| Dataset entries |

>>

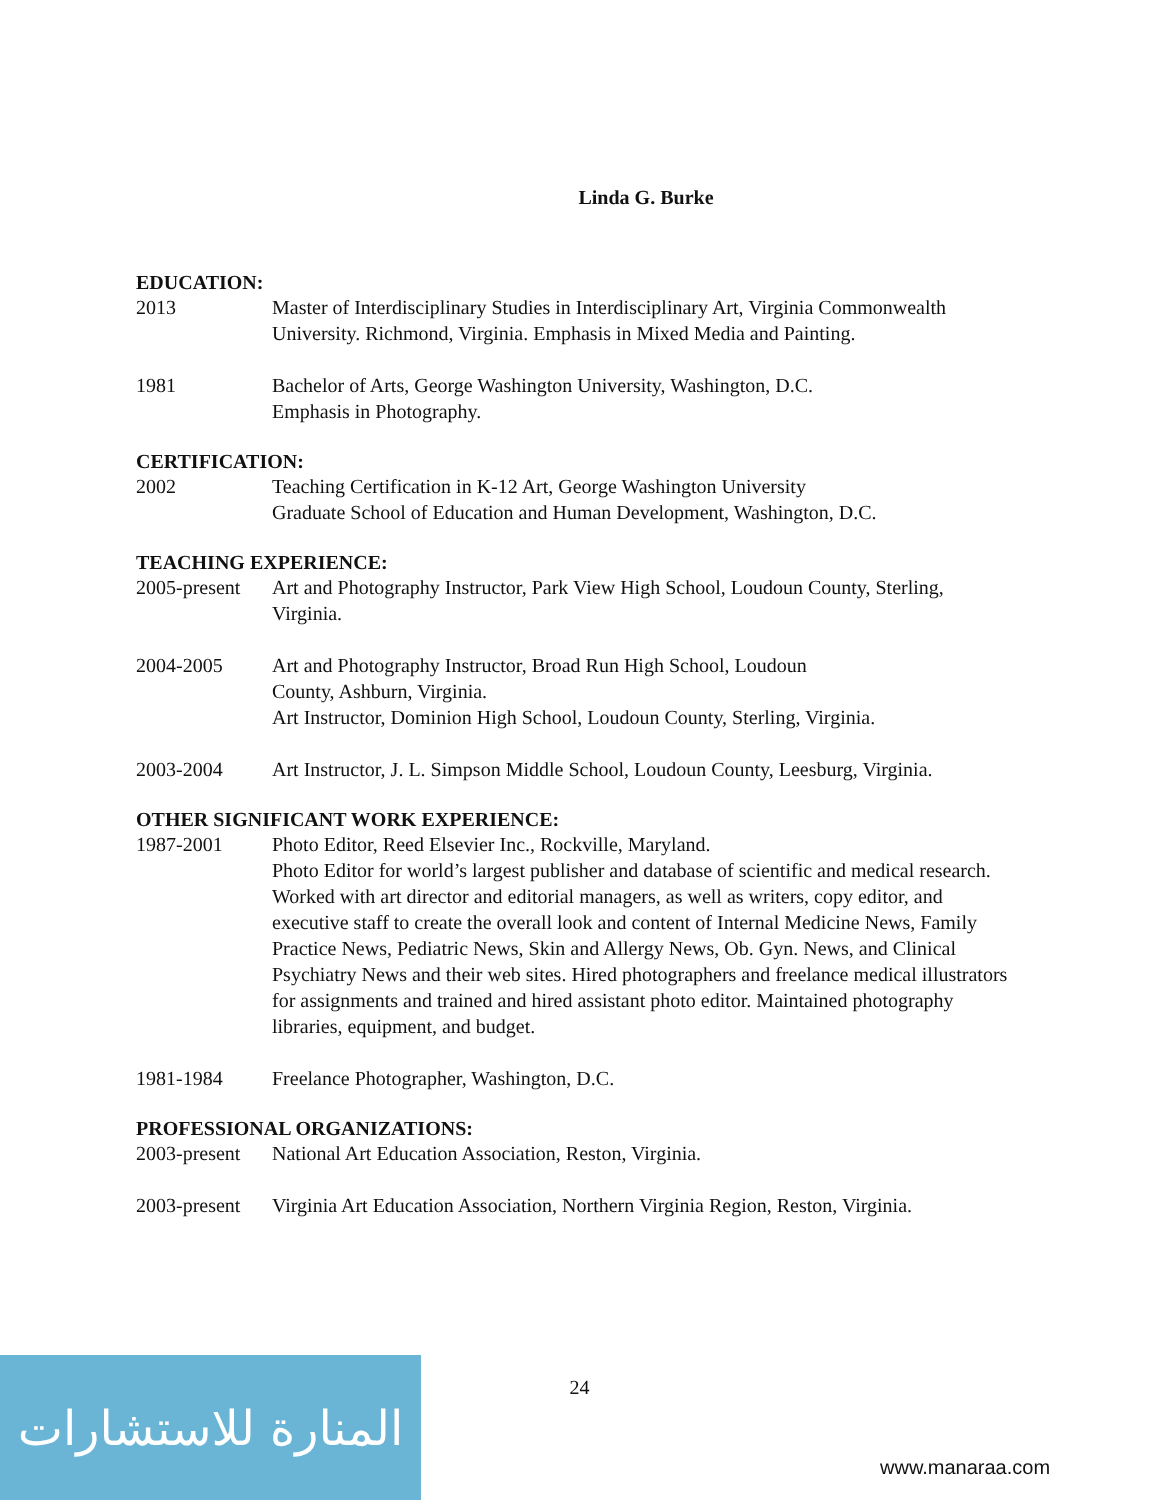Linda G. Burke
EDUCATION:
2013 Master of Interdisciplinary Studies in Interdisciplinary Art, Virginia Commonwealth University. Richmond, Virginia. Emphasis in Mixed Media and Painting.
1981 Bachelor of Arts, George Washington University, Washington, D.C.
Emphasis in Photography.
CERTIFICATION:
2002 Teaching Certification in K-12 Art, George Washington University
Graduate School of Education and Human Development, Washington, D.C.
TEACHING EXPERIENCE:
2005-present
Art and Photography Instructor, Park View High School, Loudoun County, Sterling, Virginia.
2004-2005 Art and Photography Instructor, Broad Run High School, Loudoun
County, Ashburn, Virginia.
Art Instructor, Dominion High School, Loudoun County, Sterling, Virginia.
2003-2004 Art Instructor, J. L. Simpson Middle School, Loudoun County, Leesburg, Virginia.
OTHER SIGNIFICANT WORK EXPERIENCE:
1987-2001 Photo Editor, Reed Elsevier Inc., Rockville, Maryland.
Photo Editor for world’s largest publisher and database of scientific and medical research. Worked with art director and editorial managers, as well as writers, copy editor, and executive staff to create the overall look and content of Internal Medicine News, Family Practice News, Pediatric News, Skin and Allergy News, Ob. Gyn. News, and Clinical Psychiatry News and their web sites. Hired photographers and freelance medical illustrators for assignments and trained and hired assistant photo editor. Maintained photography libraries, equipment, and budget.
1981-1984 Freelance Photographer, Washington, D.C.
PROFESSIONAL ORGANIZATIONS:
2003-present
National Art Education Association, Reston, Virginia.
2003-present
Virginia Art Education Association, Northern Virginia Region, Reston, Virginia.
24
المنارة للاستشارات
www.manaraa.com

<<

| PROMPT |
Which lines in the records above contain the string "University"? Copy them.

| OUTPUT OF THE TASK |
2013 Master of Interdisciplinary Studies in Interdisciplinary Art, Virginia Commonwealth University. Richmond, Virginia. Emphasis in Mixed Media and Painting.
1981 Bachelor of Arts, George Washington University, Washington, D.C.
2002 Teaching Certification in K-12 Art, George Washington University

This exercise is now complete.